The fading-in intro is often referred as a continuation to "The Iron Sea", and represented as an immediate returning to surface of the "Iron Sea". Vocals are introduced at 19 seconds and continue until fading on 3:04. The demo version included on the bonus DVD of the album would reprise the intro riff before the finale.

==B-sides==
==="Maybe I Can Change"===
It was recorded at the Magic Shop Studios in New York City. It was first known by a shot on the Under the Iron Sea DVD, as well as in the June issue of Q Magazine. It is rumoured amongst the band's fanbase that this song may have been composed by Chaplin as a response to Rice-Oxley's "Hamburg Song" and "Broken Toy". In May 2015, Chaplin tweeted that it was Rice-Oxley that wrote the song.

==="The Iron Sea: Magic Shop Version"===
This version, recorded at The Magic Shop, New York City, features drums that were not present in the album version. The recording is also extended and features an immediate intro.

==Music video==
The music video for "Crystal Ball" was released by NME on 4 August 2006 and features the American actor Giovanni Ribisi. The director was Giuseppe Capotondi.
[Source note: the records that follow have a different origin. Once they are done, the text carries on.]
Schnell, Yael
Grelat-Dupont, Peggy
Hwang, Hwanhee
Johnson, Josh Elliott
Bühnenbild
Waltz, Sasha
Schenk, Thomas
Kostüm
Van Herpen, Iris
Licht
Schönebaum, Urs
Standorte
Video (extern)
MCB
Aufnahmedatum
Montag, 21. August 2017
It is about an estate agent losing his identity.
A woman is helping her husband and young son get ready to leave the house. He then gets into his car and drives off with his son. The man gets to his office and warmly interacts with a secretary. He shows off a house to a couple, implying that he is a real estate agent, and working in the office.
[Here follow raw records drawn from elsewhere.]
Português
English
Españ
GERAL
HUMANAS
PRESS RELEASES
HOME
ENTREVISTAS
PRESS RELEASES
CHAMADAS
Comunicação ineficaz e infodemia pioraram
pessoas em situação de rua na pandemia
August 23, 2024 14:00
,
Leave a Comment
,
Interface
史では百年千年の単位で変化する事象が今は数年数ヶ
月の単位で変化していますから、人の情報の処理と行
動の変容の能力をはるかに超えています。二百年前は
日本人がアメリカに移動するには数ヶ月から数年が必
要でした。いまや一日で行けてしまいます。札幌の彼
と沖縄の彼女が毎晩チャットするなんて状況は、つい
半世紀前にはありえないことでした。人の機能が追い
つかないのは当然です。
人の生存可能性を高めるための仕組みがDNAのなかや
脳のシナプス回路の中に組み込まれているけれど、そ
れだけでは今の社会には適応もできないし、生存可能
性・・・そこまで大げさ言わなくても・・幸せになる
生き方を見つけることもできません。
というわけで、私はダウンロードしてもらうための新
When the real estate agent returns to his house, he finds a red car parked outside. His keys do not work, so he knocks on the door and rings the bell. His wife partially opens the door and looks surprised. A man appears behind the wife and the agent speaks with a look of disbelief and the wife shuts the door. The agent looks in house and frightens the son. The agent explains the situation to a police officer as the man and his wife talk to another officer. The agent is ushered away and drives away in his car.

After making phone calls and wandering around, the man wakes up in his car in the parking lot of his office. He walks into the office and finds the man sitting at his desk. He begins to argue with him and stops when he sees that the photographs on his desk now show the other man with his family. When the man is thrown out of the building, someone runs toward his car. He runs to the car claiming that the car belongs to him, but the person drives the car away, leaving the man confused and defeated. The story is intercut with footage of the band playing together in a room.

The video was also recycled for the US release video for the single "Nothing in My Way", albeit with the band footage removed and subtitles added. At around the time of this single release it was announced that Tom Chaplin had gone into rehab for 'drug and alcohol addiction'. It is noticeable that the original video does not feature any close up shots of Chaplin, but several of Tim Rice-Oxley and Richard Hughes, though it is unknown whether this is deliberate.

==Cover art==
The cover art designed by Sanna Annukka is also found in the inner pages of the Under the Iron Sea DVD. The CD box is similar to the one containing "Is It Any Wonder?", made out of recycled materials.

==Track listings==
UK CD single
1. "Crystal Ball"
2. "Maybe I Can Change"
3. "The Iron Sea: Magic Shop Version"

UK limited-edition 7-inch single
A. "Crystal Ball"
B. "Maybe I Can Change"

==Charts==

===Weekly charts===

| Chart (2006) | Peak position |
|---|---|
| Belgium (Ultratop 50 Flanders) | 38 |
| Belgium (Ultratip Bubbling Under Wallonia) | 3 |
| Czech Republic Airplay (ČNS IFPI) | 79 |
| France (SNEP) | 60 |
| Germany (GfK) | 64 |
| Hungary (Editors' Choice Top 40) | 37 |
| Ireland (IRMA) | 41 |
| Netherlands (Dutch Top 40) | 20 |
| Netherlands (Single Top 100) | 36 |
| Scotland Singles (OCC) | 21 |
| Slovakia Airplay (ČNS IFPI) | 2 |
| UK Singles (OCC) | 20 |

===Year-end charts===

| Chart (2006) | Position |
|---|---|
| Netherlands (Dutch Top 40) | 98 |

==Certifications==

| Region | Certification | Certified units/sales |
| Denmark (IFPI Danmark) | Gold | 4,000^{^} |
^{^} Shipments figures based on certification alone.